I generally agree with the previous comments comments.  VRI & MROP are reputable organizations (I own two MROP contracts, plus a bunch of other VRI-managed weeks.)  However, $3500 is a LOT to pay for just a plain MROP contract, even if it does have some banked credits, and does turn out to be "always red" (as opposed to rotating between, red, white, and blue -- rotating MROPs can still be used to reserve weeks every year that are red *in RCI*, so some people incorrectly describe rotating MROPs as being red all the time.) 

That said, there are a large number of special types of MROPs.  The ones that provide priority into Hawaii would be worth around $2500, without the banked weeks added in.  However, those are rare, so this is probably not one of those "Hawaii-priority" MROPs.
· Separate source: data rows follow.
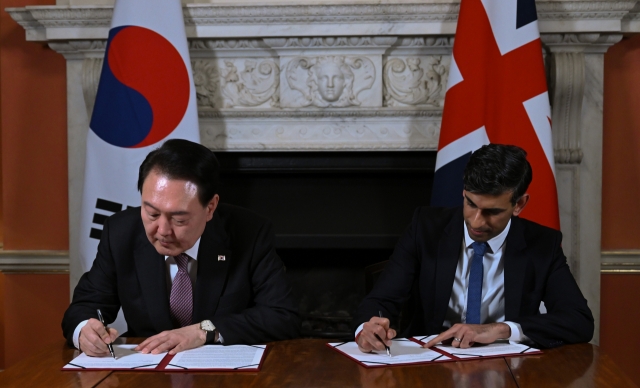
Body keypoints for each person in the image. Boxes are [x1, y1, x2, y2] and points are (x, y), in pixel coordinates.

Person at [62, 139, 300, 356]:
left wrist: (202, 331)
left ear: (210, 207)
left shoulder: (249, 233)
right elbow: (85, 306)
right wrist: (85, 330)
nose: (163, 230)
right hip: (147, 374)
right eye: (152, 213)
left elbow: (282, 315)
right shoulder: (121, 233)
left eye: (179, 219)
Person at [353, 144, 594, 352]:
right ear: (464, 192)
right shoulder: (426, 228)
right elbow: (382, 299)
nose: (477, 221)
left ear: (519, 204)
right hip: (429, 363)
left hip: (507, 367)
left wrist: (500, 329)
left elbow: (579, 320)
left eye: (493, 211)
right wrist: (368, 328)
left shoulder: (542, 243)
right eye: (471, 204)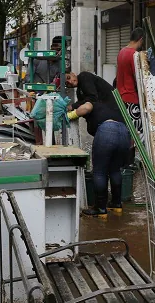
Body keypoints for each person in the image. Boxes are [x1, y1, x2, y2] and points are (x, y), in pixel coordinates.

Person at [66, 72, 131, 218]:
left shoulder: (91, 100)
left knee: (100, 171)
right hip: (124, 132)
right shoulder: (111, 108)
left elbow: (86, 108)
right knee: (114, 170)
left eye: (68, 78)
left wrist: (71, 114)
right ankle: (116, 204)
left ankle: (100, 208)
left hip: (107, 131)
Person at [116, 27, 145, 142]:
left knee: (125, 132)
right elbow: (138, 77)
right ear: (141, 39)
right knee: (136, 135)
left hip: (121, 98)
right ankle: (130, 159)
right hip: (131, 99)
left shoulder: (121, 51)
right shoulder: (135, 55)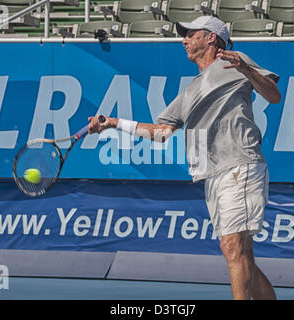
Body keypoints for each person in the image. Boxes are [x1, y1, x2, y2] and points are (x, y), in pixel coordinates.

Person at [87, 15, 281, 300]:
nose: (184, 39)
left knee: (231, 247)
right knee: (241, 255)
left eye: (191, 34)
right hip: (213, 174)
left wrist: (247, 70)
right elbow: (161, 132)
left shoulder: (235, 61)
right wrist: (114, 123)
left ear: (211, 38)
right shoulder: (190, 91)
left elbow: (273, 95)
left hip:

Also, I'm not sure what the seller means when they say this contract has "three banked weeks."  MROP only lets you bank a week for one year.  Maybe they mean the 2006 week has been banked (and will expire at the end of 2007), the 2007 week has been banked into 2008, and the 2008 MF has been paid, giving you a credit that can be used in 2008 or 2009?  In that case, I'd say the banked weeks are worth maybe around $900 -- if the 2008 MF has been paid, that saves you $465, the 2007 credit is worth maybe $300 to $400, and the 2006 credit is worth at most $100.


----------



## KevJan (Nov 28, 2007)

We are extremely happy with our MROP week.  The fee to upgrade to a larger unit is $25, depending upon availability of course.  In the years that we have a white or blue week, I simply find the dates that convert to red weeks through RCI and have always been able to make great exchanges.


----------



## humuhumu nukunukuapua'a (Nov 29, 2007)

*Thanks for all the above MROP responses*

Thanks to the TUGers who responded so quickly to my request for information about MROP and VRI.  Of course, I just KNEW that I would draw a lot of helpful info from the super helpful TUG community.  I was also pleasantly surprised to learn that MROP and VRI are reputable programs and well regarded.
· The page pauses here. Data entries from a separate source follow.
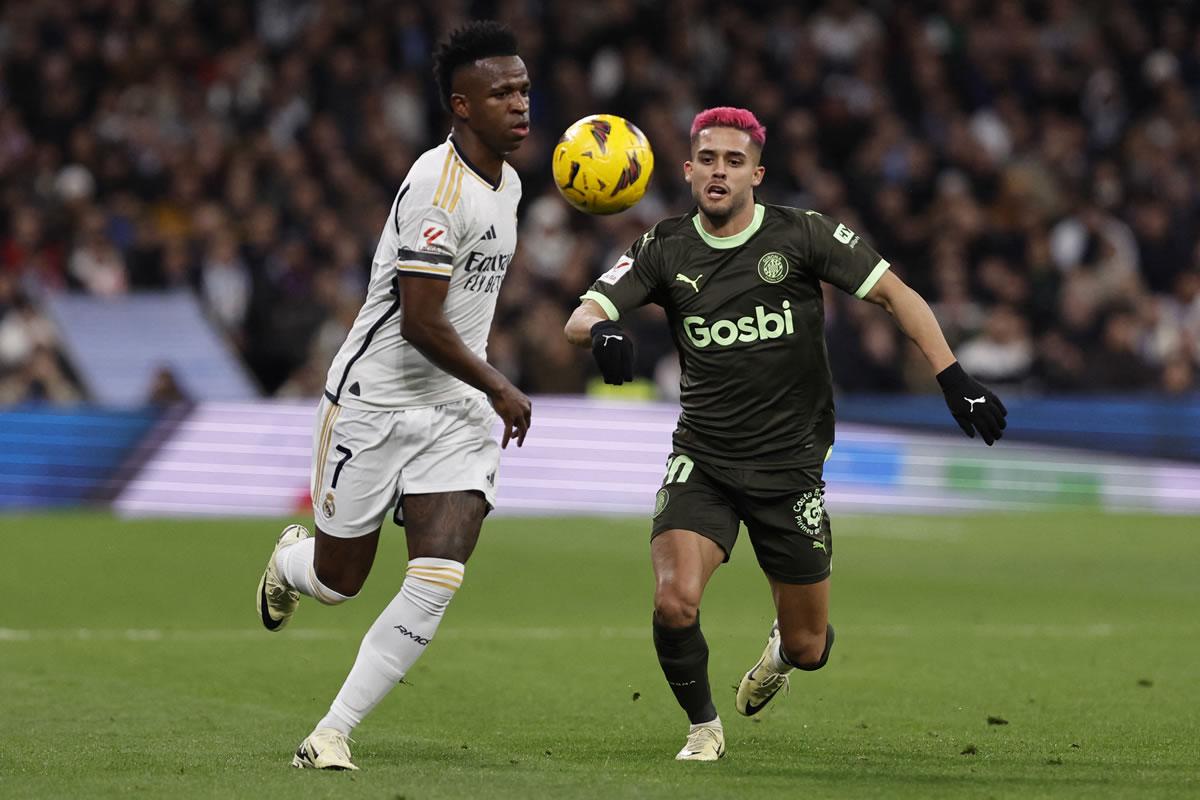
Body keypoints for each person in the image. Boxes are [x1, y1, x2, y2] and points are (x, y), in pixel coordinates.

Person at [564, 107, 1006, 762]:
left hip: (791, 467)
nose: (719, 171)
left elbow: (898, 295)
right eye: (708, 159)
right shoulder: (663, 247)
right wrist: (601, 331)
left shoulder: (802, 235)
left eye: (734, 161)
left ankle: (782, 651)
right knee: (674, 602)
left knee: (809, 647)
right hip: (704, 460)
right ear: (687, 171)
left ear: (757, 175)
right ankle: (703, 726)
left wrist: (953, 377)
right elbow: (582, 314)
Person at [255, 21, 532, 771]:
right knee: (341, 582)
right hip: (374, 402)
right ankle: (291, 564)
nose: (520, 103)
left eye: (524, 88)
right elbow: (419, 322)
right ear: (461, 106)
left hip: (458, 410)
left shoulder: (510, 185)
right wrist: (501, 382)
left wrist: (481, 390)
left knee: (439, 572)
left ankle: (331, 732)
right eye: (501, 92)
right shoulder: (434, 189)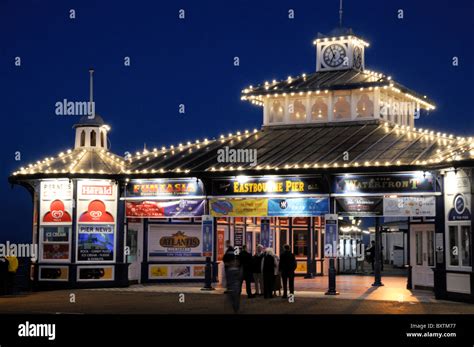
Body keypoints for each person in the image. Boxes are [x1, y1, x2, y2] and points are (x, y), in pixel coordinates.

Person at [222, 241, 241, 312]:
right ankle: (236, 307)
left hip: (230, 270)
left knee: (232, 293)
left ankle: (234, 306)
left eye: (226, 244)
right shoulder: (234, 250)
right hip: (234, 271)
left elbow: (224, 259)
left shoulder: (229, 251)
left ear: (228, 244)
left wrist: (228, 264)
I passed it all onto "the friends" (who were actually brother-in-law and sister-in-law).  Although I don't yet know what their decision will be, I suspect that they were somewhat overwhelmed by receiving so much useful information in just a day or two.  I do know that they also sent a request for more information from the MROP seller:  Interesting misunderstanding is that the aforementioned seller as "uncle," is related only to the person representing him in the proposed transaction...and not the brother-in-law.

Thanks again,
Bob Cohen


----------



## brg850 (Dec 21, 2007)

*MROP Special Assessment!*

Hello! Did anyone mention or also just reciived the bill for special assessemnt for $250 per week interval in order to fund their new condo resort on Utah?
I was just about to start a new thread one this.
brg


----------



## JudyS (Dec 21, 2007)

brg850 said:


> Hello! Did anyone mention or also just reciived the bill for special assessemnt for $250 per week interval in order to fund their new condo resort on Utah?
> I was just about to start a new thread one this.
> brg


I got the bill; I haven't seen a thread on this.  You may want to start a thread, but I'd put it on the Buying, Selling, Renting board.  (Actually, this thread probably belongs there, too.)


----------



## brg850 (Dec 21, 2007)

*MROP (ORE/VRI)Special Assessment!*



JudyS said:


> I got the bill; I haven't seen a thread on this.  You may want to start a thread, but I'd put it on the Buying, Selling, Renting board.  (Actually, this thread probably belongs there, too.)




I have started a new thread under Buying/selling/renting board regarding the MROP special assessment. Thanks.

brg


----------